Limitations & Future Work

  • Conclusions rely on GLM-4.5 Air as a judge; despite selecting a base model to reduce bias, the judge may still possess implicit stylistic preferences.
  • The experiment only covers single-turn dialogues, whereas model personality may shift with multi-turn context, user tone, task pressure, and memory states.
  • The trait list originates from Open Character Training; while broad, it does not represent the entire personality space, and interpretations may vary across cultural contexts.
  • Some models used smaller versions to save costs; while the authors believe styles are generalizable within families, model size and product configuration could still affect style.
  • ELO compresses complex expressions into pairwise rankings, making it difficult to explain combinatorial effects and contextual dependencies between traits.
  • vs. Big Five / MBTI Testing: Human psychological scales assume personality constructs valid for human populations, but LLM outputs do not necessarily satisfy these factor structures; this paper focuses on observable response styles.

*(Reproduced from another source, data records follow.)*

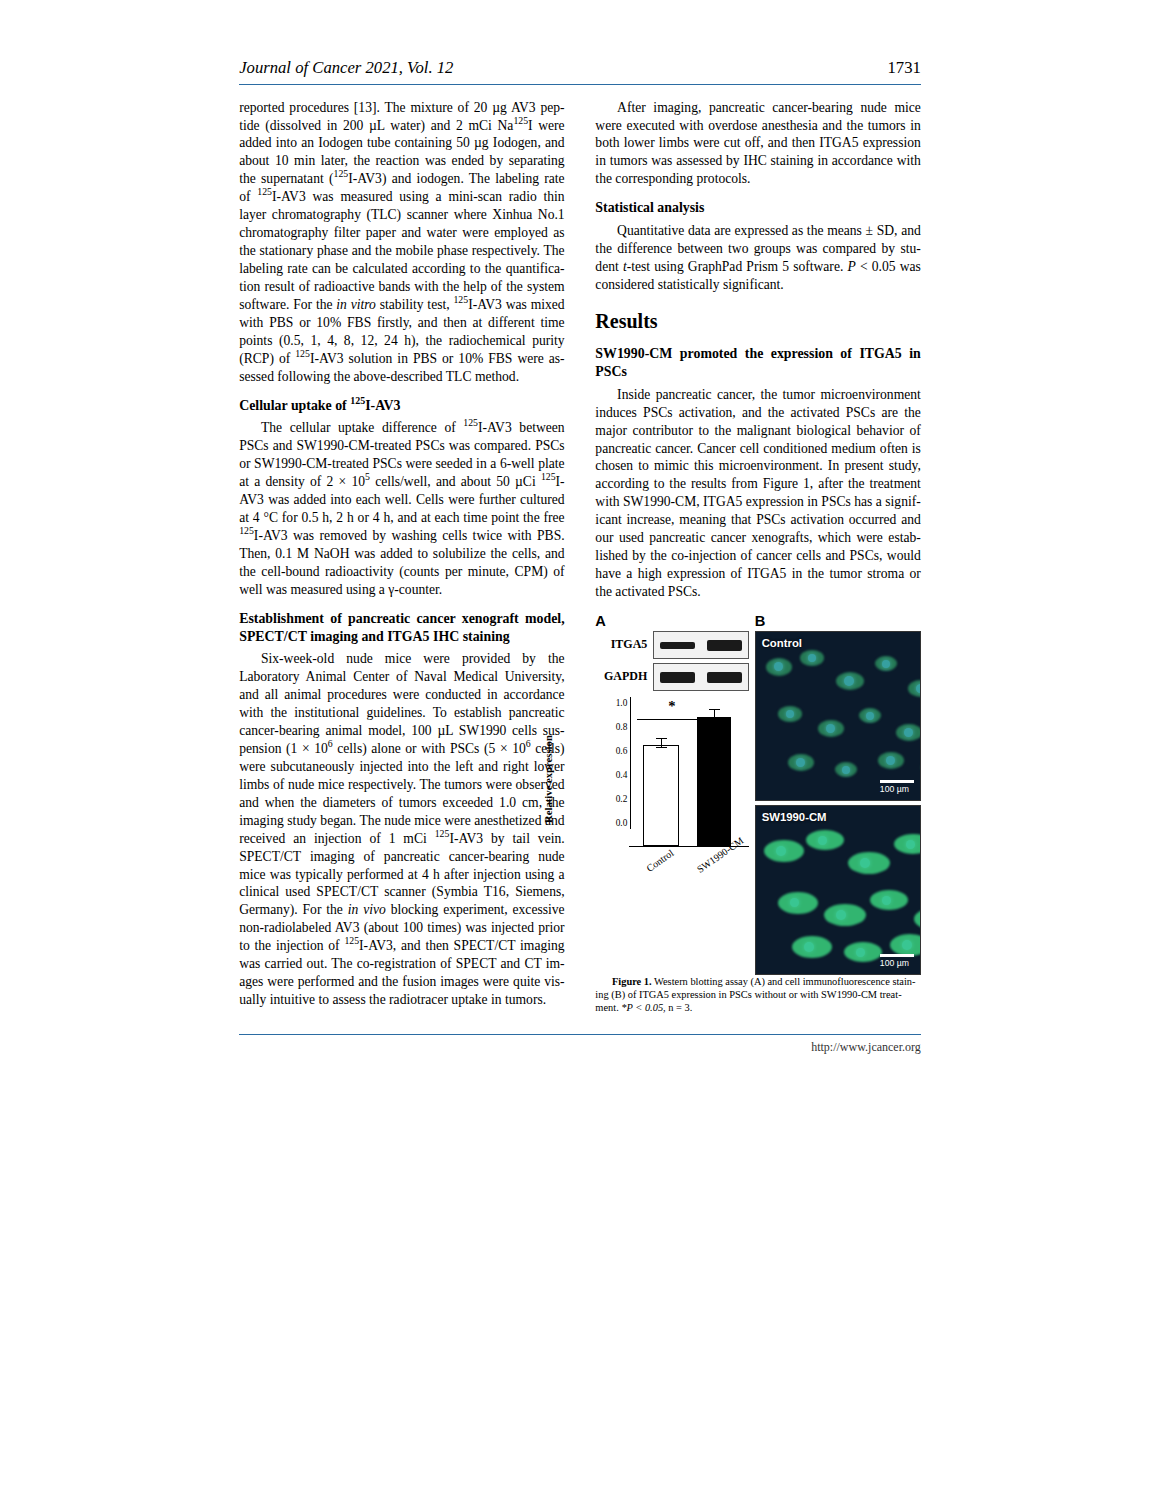Journal of Cancer 2021, Vol. 12 1731
reported procedures [13]. The mixture of 20 µg AV3 peptide (dissolved in 200 µL water) and 2 mCi Na125I were added into an Iodogen tube containing 50 µg Iodogen, and about 10 min later, the reaction was ended by separating the supernatant (125I-AV3) and iodogen. The labeling rate of 125I-AV3 was measured using a mini-scan radio thin layer chromatography (TLC) scanner where Xinhua No.1 chromatography filter paper and water were employed as the stationary phase and the mobile phase respectively. The labeling rate can be calculated according to the quantification result of radioactive bands with the help of the system software. For the in vitro stability test, 125I-AV3 was mixed with PBS or 10% FBS firstly, and then at different time points (0.5, 1, 4, 8, 12, 24 h), the radiochemical purity (RCP) of 125I-AV3 solution in PBS or 10% FBS were assessed following the above-described TLC method.
Cellular uptake of 125I-AV3
The cellular uptake difference of 125I-AV3 between PSCs and SW1990-CM-treated PSCs was compared. PSCs or SW1990-CM-treated PSCs were seeded in a 6-well plate at a density of 2 × 105 cells/well, and about 50 µCi 125I-AV3 was added into each well. Cells were further cultured at 4 °C for 0.5 h, 2 h or 4 h, and at each time point the free 125I-AV3 was removed by washing cells twice with PBS. Then, 0.1 M NaOH was added to solubilize the cells, and the cell-bound radioactivity (counts per minute, CPM) of well was measured using a γ-counter.
Establishment of pancreatic cancer xenograft model, SPECT/CT imaging and ITGA5 IHC staining
Six-week-old nude mice were provided by the Laboratory Animal Center of Naval Medical University, and all animal procedures were conducted in accordance with the institutional guidelines. To establish pancreatic cancer-bearing animal model, 100 µL SW1990 cells suspension (1 × 106 cells) alone or with PSCs (5 × 106 cells) were subcutaneously injected into the left and right lower limbs of nude mice respectively. The tumors were observed and when the diameters of tumors exceeded 1.0 cm, the imaging study began. The nude mice were anesthetized and received an injection of 1 mCi 125I-AV3 by tail vein. SPECT/CT imaging of pancreatic cancer-bearing nude mice was typically performed at 4 h after injection using a clinical used SPECT/CT scanner (Symbia T16, Siemens, Germany). For the in vivo blocking experiment, excessive non-radiolabeled AV3 (about 100 times) was injected prior to the injection of 125I-AV3, and then SPECT/CT imaging was carried out. The co-registration of SPECT and CT images were performed and the fusion images were quite visually intuitive to assess the radiotracer uptake in tumors.
After imaging, pancreatic cancer-bearing nude mice were executed with overdose anesthesia and the tumors in both lower limbs were cut off, and then ITGA5 expression in tumors was assessed by IHC staining in accordance with the corresponding protocols.
Statistical analysis
Quantitative data are expressed as the means ± SD, and the difference between two groups was compared by student t-test using GraphPad Prism 5 software. P < 0.05 was considered statistically significant.
Results
SW1990-CM promoted the expression of ITGA5 in PSCs
Inside pancreatic cancer, the tumor microenvironment induces PSCs activation, and the activated PSCs are the major contributor to the malignant biological behavior of pancreatic cancer. Cancer cell conditioned medium often is chosen to mimic this microenvironment. In present study, according to the results from Figure 1, after the treatment with SW1990-CM, ITGA5 expression in PSCs has a significant increase, meaning that PSCs activation occurred and our used pancreatic cancer xenografts, which were established by the co-injection of cancer cells and PSCs, would have a high expression of ITGA5 in the tumor stroma or the activated PSCs.
A
ITGA5
GAPDH
Relative expression
1.0 0.8 0.6 0.4 0.2 0.0
*
Control SW1990-CM
B
Control
100 µm
SW1990-CM
100 µm
Figure 1. Western blotting assay (A) and cell immunofluorescence staining (B) of ITGA5 expression in PSCs without or with SW1990-CM treatment. *P < 0.05, n = 3.
http://www.jcancer.org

  • vs. LLM output homogeneity: Previous work often discusses homogeneity in content; this paper shifts the focus to character training and interaction personality.
  • vs. Open Character Training: This paper reuses the revealed preference method but scales it to a cross-sectional comparison of 2026 frontier models and an analysis of GPT versions.

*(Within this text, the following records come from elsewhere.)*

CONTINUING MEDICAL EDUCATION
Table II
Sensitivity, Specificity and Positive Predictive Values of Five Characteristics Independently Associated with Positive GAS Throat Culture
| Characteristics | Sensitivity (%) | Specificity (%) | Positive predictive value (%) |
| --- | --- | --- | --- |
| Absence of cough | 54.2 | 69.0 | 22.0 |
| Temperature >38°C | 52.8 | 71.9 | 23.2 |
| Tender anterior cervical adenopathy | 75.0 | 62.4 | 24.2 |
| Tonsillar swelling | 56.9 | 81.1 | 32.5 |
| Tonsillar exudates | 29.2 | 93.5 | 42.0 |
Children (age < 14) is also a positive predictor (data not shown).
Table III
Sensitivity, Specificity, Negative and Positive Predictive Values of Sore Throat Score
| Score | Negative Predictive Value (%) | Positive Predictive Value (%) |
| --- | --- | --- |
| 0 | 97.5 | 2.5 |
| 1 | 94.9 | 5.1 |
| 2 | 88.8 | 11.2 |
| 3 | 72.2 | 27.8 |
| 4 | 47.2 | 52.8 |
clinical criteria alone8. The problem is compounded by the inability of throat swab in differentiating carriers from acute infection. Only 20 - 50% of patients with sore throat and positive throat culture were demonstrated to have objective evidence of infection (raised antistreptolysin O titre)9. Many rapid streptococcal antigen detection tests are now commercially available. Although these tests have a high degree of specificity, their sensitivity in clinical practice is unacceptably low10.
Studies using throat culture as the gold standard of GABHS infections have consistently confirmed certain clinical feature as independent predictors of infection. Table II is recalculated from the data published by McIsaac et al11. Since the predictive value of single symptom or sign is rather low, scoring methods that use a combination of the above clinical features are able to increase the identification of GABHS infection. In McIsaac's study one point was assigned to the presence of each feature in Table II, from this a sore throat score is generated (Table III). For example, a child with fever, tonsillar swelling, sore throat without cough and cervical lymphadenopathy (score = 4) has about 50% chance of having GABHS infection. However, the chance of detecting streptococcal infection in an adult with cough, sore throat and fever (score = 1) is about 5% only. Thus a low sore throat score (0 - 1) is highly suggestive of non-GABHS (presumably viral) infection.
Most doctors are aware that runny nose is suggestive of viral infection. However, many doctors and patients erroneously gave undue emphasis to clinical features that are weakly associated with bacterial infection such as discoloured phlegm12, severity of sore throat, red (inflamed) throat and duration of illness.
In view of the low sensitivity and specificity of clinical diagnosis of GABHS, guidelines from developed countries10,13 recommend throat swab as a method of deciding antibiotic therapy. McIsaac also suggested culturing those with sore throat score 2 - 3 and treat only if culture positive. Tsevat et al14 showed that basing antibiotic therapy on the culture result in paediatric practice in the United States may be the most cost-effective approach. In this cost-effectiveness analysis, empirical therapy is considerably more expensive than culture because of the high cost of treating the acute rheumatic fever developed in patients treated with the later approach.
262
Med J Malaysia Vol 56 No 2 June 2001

  • Insight: Future LLM evaluations should report "capability leaderboards" and "stylistic coordinate systems" separately, clarifying a model's orientation in dimensions like creativity, restraint, or directness for users and developers.

Rating

  • Novelty: ⭐⭐⭐⭐☆ The method builds on existing revealed preference frameworks, but the systematic analysis of personality homogenization in frontier models is highly original.
  • Experimental Thoroughness: ⭐⭐⭐⭐☆ Covers nine models, 144 traits, and 100k+ responses, though multi-turn and cross-cultural validation is missing.
  • Writing Quality: ⭐⭐⭐⭐☆ Clear narrative; charts capture core phenomena, though some conclusions still rely on judge-related assumptions.
  • Value: ⭐⭐⭐⭐☆ Provides practical reference value for LLM product experience, model evaluation, and character training design.